Shakira
isima

Shakira Spins Into the Shampoo Game With New Hair Care Brand, Isima

John Dody
06/12/25 10:42AM

Shakira, whose hips famously don’t lie, is now making sure her hair tells the truth, too. The global pop icon has officially entered the beauty arms race with Isima, a hair care brand born not from a whiteboard pitch session but out of genuine personal frustration. Tired of mixing her own DIY cocktails in hotel bathrooms and backstages around the world, Shakira decided it was time to formulate something more permanent—and less experimental. “I looked for a group of experts and scientists,” she said, “that knew how to do this.” Which, if you’re Shakira, probably means tasking a lab with decoding what humidity does in Barranquilla and Bel Air.

While this might sound like just another celebrity hair launch, the timing and execution say otherwise. Isima is dropping into a market already simmering from the heat of Beyoncé’s Cécred, which made headlines earlier this year with a first-ever exclusive partnership with Ulta Beauty. It also follows Hailey Bieber’s Rhode, which recently ascended into unicorn status with a $1 billion valuation after being acquired by E.l.f. Beauty—a gentle reminder that moisturizer and market caps are more intertwined than ever.

Shakira’s entry feels like a natural progression of the celebrity-beauty industrial complex. But it’s also a savvy bet on a highly specific, highly underrepresented niche: textured, mixed, and “unclassifiable” hair types. While Isima’s full product range is still under wraps, early teasers suggest it’s aimed at a cross-cultural consumer base that, like Shakira’s own aesthetic, lives somewhere between global pop royalty and curly-haired chaos.

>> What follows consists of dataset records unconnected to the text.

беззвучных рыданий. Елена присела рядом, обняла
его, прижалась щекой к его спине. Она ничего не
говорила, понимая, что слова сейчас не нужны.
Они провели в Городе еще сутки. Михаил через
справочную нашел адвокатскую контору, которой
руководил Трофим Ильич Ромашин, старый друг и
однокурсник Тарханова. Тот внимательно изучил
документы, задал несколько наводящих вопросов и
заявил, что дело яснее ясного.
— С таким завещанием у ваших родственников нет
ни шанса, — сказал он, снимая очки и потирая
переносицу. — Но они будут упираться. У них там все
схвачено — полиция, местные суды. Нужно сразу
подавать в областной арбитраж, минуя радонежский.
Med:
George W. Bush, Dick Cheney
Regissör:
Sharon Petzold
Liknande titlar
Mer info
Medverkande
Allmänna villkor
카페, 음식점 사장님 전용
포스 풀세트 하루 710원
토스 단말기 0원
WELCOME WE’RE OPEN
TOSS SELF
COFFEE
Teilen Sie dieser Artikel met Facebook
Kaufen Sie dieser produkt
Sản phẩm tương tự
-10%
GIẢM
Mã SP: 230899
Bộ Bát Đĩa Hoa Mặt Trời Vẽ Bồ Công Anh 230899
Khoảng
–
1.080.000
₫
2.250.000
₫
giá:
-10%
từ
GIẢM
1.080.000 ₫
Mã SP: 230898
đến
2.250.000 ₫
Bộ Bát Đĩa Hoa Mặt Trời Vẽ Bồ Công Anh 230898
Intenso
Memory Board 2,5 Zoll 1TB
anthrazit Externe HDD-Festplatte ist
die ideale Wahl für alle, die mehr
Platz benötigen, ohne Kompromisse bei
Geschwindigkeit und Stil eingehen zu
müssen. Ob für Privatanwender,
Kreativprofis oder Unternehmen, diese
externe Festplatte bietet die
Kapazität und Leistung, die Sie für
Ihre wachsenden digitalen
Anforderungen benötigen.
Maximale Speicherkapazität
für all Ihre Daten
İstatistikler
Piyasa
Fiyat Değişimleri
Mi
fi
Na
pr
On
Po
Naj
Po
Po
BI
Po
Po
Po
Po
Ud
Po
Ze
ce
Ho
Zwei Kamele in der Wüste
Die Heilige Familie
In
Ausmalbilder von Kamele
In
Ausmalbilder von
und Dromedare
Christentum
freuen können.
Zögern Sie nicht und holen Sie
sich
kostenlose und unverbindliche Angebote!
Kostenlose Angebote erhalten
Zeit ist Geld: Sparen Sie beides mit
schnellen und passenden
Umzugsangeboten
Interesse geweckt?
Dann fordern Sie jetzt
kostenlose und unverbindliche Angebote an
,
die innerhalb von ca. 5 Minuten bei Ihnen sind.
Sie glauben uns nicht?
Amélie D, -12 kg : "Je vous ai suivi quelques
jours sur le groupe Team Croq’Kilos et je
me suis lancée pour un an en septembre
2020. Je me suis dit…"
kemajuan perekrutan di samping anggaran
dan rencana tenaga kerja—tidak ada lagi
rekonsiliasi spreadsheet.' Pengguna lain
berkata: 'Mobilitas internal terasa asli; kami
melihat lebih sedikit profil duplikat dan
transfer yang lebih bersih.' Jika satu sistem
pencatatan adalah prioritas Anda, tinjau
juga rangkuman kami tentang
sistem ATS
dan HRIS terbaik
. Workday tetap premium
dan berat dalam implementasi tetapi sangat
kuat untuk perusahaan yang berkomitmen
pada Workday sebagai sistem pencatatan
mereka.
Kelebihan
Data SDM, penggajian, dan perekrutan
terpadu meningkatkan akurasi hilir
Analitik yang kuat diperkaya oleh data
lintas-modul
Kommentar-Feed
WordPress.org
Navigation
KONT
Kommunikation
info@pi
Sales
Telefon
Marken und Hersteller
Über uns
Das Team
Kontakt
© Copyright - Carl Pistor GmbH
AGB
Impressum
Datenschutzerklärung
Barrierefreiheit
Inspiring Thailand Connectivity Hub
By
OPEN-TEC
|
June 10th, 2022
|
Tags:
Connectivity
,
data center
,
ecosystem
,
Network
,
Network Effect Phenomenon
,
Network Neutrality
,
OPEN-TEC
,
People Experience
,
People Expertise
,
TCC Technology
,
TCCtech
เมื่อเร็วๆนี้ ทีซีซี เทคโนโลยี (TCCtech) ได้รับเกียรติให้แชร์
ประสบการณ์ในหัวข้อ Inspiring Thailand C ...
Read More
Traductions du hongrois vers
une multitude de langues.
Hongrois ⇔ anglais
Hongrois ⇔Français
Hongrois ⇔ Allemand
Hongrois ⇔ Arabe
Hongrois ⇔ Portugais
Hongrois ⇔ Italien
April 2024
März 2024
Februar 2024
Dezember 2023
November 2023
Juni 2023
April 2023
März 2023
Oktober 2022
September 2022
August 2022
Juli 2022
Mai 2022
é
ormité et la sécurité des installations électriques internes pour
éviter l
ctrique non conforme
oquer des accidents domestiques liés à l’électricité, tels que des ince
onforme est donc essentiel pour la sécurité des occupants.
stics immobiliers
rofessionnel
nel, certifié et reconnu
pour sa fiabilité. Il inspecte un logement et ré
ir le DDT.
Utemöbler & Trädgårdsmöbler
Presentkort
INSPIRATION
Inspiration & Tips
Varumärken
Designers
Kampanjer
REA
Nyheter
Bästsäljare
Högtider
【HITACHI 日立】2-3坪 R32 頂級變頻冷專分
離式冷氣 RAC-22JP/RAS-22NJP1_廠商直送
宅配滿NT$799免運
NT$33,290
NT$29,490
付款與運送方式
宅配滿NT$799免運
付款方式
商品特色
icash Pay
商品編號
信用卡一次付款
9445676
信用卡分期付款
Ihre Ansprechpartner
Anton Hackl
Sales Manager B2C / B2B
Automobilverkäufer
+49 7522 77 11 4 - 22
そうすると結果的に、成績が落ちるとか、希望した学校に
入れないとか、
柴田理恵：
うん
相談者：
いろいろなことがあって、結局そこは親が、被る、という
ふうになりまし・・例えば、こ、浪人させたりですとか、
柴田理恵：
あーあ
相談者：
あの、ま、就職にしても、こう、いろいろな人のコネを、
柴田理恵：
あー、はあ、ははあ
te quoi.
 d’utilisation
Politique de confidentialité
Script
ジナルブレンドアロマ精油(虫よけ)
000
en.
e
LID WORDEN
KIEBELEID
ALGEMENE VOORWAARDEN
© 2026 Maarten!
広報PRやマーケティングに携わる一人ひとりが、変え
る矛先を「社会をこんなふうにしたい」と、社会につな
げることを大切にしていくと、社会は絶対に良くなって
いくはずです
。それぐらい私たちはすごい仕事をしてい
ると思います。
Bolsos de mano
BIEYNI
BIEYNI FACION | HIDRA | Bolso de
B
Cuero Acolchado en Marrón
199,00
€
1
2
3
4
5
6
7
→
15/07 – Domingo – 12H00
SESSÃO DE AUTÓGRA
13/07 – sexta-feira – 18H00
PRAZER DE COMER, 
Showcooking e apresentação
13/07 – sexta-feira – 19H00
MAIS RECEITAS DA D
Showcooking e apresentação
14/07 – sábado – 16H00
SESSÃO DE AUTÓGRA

This isn’t her first foray into entrepreneurship—she’s launched fragrances before and co-founded a school in Colombia. But Isima might be her most commercial and personal crossover yet. And in a world where hair care has become a surprisingly competitive proxy for influence (and influence a proxy for equity stakes), the question now is: will Isima be the next Cécred, or just another footnote in the era of celebrity-backed bottles?